___ Data records ___

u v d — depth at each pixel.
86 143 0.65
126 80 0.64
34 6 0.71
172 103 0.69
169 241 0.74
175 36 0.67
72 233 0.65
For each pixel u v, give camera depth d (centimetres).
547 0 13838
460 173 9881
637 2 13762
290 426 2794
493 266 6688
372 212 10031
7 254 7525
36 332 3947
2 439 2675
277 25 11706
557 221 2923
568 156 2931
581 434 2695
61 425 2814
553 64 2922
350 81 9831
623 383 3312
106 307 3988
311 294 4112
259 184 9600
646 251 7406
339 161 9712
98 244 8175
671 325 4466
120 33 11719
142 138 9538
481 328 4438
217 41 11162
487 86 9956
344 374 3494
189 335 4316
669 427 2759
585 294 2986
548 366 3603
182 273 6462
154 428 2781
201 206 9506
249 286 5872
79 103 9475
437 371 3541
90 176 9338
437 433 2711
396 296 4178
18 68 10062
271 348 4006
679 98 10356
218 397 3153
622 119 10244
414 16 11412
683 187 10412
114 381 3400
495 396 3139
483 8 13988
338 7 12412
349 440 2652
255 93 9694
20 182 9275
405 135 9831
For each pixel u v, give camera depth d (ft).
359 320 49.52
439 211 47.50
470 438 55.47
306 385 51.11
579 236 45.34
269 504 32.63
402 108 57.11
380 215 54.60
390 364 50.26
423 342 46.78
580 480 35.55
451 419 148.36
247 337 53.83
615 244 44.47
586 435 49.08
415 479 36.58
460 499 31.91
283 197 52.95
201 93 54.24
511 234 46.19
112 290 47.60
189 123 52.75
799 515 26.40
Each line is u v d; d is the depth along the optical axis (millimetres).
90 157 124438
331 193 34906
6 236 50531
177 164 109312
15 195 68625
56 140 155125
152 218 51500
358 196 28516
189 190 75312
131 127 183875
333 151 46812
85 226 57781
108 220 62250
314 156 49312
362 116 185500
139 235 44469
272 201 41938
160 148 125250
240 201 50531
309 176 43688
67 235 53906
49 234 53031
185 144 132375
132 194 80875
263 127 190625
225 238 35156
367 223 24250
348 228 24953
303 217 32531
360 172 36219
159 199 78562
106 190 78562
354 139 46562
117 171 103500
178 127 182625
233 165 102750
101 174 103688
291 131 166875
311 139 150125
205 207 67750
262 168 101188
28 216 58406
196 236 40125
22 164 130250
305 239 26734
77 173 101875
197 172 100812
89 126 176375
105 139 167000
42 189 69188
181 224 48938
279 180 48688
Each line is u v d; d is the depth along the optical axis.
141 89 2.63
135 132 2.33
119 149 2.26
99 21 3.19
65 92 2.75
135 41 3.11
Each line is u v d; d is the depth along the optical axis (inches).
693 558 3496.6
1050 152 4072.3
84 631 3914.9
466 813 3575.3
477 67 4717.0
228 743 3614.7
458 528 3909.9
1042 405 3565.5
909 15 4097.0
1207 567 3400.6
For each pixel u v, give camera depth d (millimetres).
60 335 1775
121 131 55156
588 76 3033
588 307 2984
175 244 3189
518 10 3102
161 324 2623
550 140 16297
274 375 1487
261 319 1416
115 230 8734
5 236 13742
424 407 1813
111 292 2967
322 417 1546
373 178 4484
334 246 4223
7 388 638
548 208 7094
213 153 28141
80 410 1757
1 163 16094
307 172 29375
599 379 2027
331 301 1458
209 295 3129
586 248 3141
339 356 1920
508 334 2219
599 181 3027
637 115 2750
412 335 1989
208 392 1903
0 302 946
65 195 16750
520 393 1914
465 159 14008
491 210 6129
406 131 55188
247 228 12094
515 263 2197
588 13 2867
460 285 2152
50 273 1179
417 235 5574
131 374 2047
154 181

___

» **What the task asks**: Write the listing out again, matching every line exactly.

» **Solution to the exercise**:
u v d — depth at each pixel.
86 143 0.65
126 80 0.64
34 6 0.71
172 103 0.69
169 241 0.74
175 36 0.67
72 233 0.65
For each pixel u v, give camera depth d (centimetres).
547 0 13838
460 173 9881
637 2 13762
290 426 2794
493 266 6688
372 212 10031
7 254 7525
36 332 3947
2 439 2675
277 25 11706
557 221 2923
568 156 2931
581 434 2695
61 425 2814
553 64 2922
350 81 9831
623 383 3312
106 307 3988
311 294 4112
259 184 9600
646 251 7406
339 161 9712
98 244 8175
671 325 4466
120 33 11719
142 138 9538
481 328 4438
217 41 11162
487 86 9956
344 374 3494
189 335 4316
669 427 2759
585 294 2986
548 366 3603
182 273 6462
154 428 2781
201 206 9506
249 286 5872
79 103 9475
437 371 3541
90 176 9338
437 433 2711
396 296 4178
18 68 10062
271 348 4006
679 98 10356
218 397 3153
622 119 10244
414 16 11412
683 187 10412
114 381 3400
495 396 3139
483 8 13988
338 7 12412
349 440 2652
255 93 9694
20 182 9275
405 135 9831
For each pixel u v, give camera depth d (ft).
359 320 49.52
439 211 47.50
470 438 55.47
306 385 51.11
579 236 45.34
269 504 32.63
402 108 57.11
380 215 54.60
390 364 50.26
423 342 46.78
580 480 35.55
451 419 148.36
247 337 53.83
615 244 44.47
586 435 49.08
415 479 36.58
460 499 31.91
283 197 52.95
201 93 54.24
511 234 46.19
112 290 47.60
189 123 52.75
799 515 26.40
Each line is u v d; d is the depth along the optical axis (millimetres).
90 157 124438
331 193 34906
6 236 50531
177 164 109312
15 195 68625
56 140 155125
152 218 51500
358 196 28516
189 190 75312
131 127 183875
333 151 46812
85 226 57781
108 220 62250
314 156 49312
362 116 185500
139 235 44469
272 201 41938
160 148 125250
240 201 50531
309 176 43688
67 235 53906
49 234 53031
185 144 132375
132 194 80875
263 127 190625
225 238 35156
367 223 24250
348 228 24953
303 217 32531
360 172 36219
159 199 78562
106 190 78562
354 139 46562
117 171 103500
178 127 182625
233 165 102750
101 174 103688
291 131 166875
311 139 150125
205 207 67750
262 168 101188
28 216 58406
196 236 40125
22 164 130250
305 239 26734
77 173 101875
197 172 100812
89 126 176375
105 139 167000
42 189 69188
181 224 48938
279 180 48688
Each line is u v d; d is the depth along the optical axis.
141 89 2.63
135 132 2.33
119 149 2.26
99 21 3.19
65 92 2.75
135 41 3.11
Each line is u v d; d is the depth along the optical axis (inches).
693 558 3496.6
1050 152 4072.3
84 631 3914.9
466 813 3575.3
477 67 4717.0
228 743 3614.7
458 528 3909.9
1042 405 3565.5
909 15 4097.0
1207 567 3400.6
For each pixel u v, give camera depth d (millimetres).
60 335 1775
121 131 55156
588 76 3033
588 307 2984
175 244 3189
518 10 3102
161 324 2623
550 140 16297
274 375 1487
261 319 1416
115 230 8734
5 236 13742
424 407 1813
111 292 2967
322 417 1546
373 178 4484
334 246 4223
7 388 638
548 208 7094
213 153 28141
80 410 1757
1 163 16094
307 172 29375
599 379 2027
331 301 1458
209 295 3129
586 248 3141
339 356 1920
508 334 2219
599 181 3027
637 115 2750
412 335 1989
208 392 1903
0 302 946
65 195 16750
520 393 1914
465 159 14008
491 210 6129
406 131 55188
247 228 12094
515 263 2197
588 13 2867
460 285 2152
50 273 1179
417 235 5574
131 374 2047
154 181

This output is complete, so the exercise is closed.